■ Required work:
A) Answer these about the post on BP's riser insertion tool:
(i) About how far from the wellhead was the tool put into the parted riser?
(ii) What share of leaking volumes had BP said earlier that it could contain?
(iii) What daily figure did a BP representative repeat when pressed on volumes?
B) Please carry on the post about BP's riser insertion tool from its last sentence.

■ Page extract:

THE BLOG
05/17/2010 01:41 pm ET Updated Dec 06, 2017

BP Announces Success of Riser Tool -- But Remains Coy

Yesterday, in a hastily called press conference to provide a "technical briefing", BP announced that, after a false start, they had successfully put what is called a riser insertion tool (RIT) into the parted riser about 600' from the wellhead and were moving oil to the surface for separation and containment.  However, BP representatives gave no real information, refused to give a volume, and backed off an earlier statement that they could contain 85% of leaking volumes.  They would simply say that they were getting oil and gas to surface and could flare the gas.  When one reporter pressed them on volumes, one BP representative repeated the 5,000 barrel per day mantra in an almost scolding tone, saying that BP is not working on refining the number with which almost every expert disagrees.

■ Dataset section:

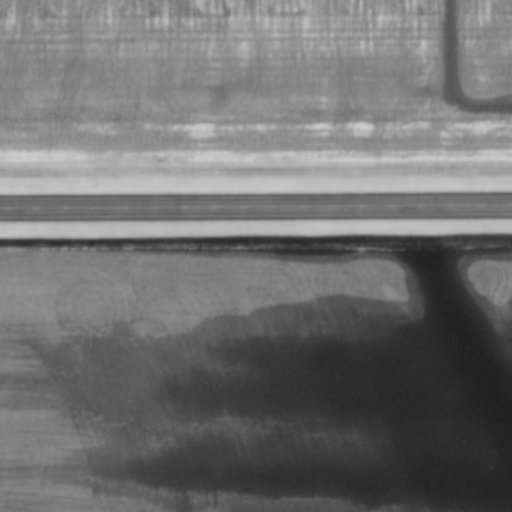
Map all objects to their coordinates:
crop: (255, 81)
road: (256, 208)
crop: (256, 381)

■ Answers to each task:
A)
(i) About 600 feet.
(ii) 85%.
(iii) 5,000 barrels per day.

B)
While BP wouldn't give technical details during the "technical briefing" what I gleaned was that they are injecting nitrogen into the RIT to lighten the hydrostatic head to get the well stream moving up the riser and reducing back pressure on the tool itself.  They did say that they are also injecting methanol to prevent hydrate formation in the new riser.  They were very careful to say that this fix was stop-gap and implied they weren't getting nearly all of the well flow.  I am hearing that the leak from the kink in the riser above the blowout preventer is getting worse.  Leaks never get better without intervention and you can bet that the riser leak continues to get larger, especially as they increase back pressure in the wrecked riser trying to collect oil.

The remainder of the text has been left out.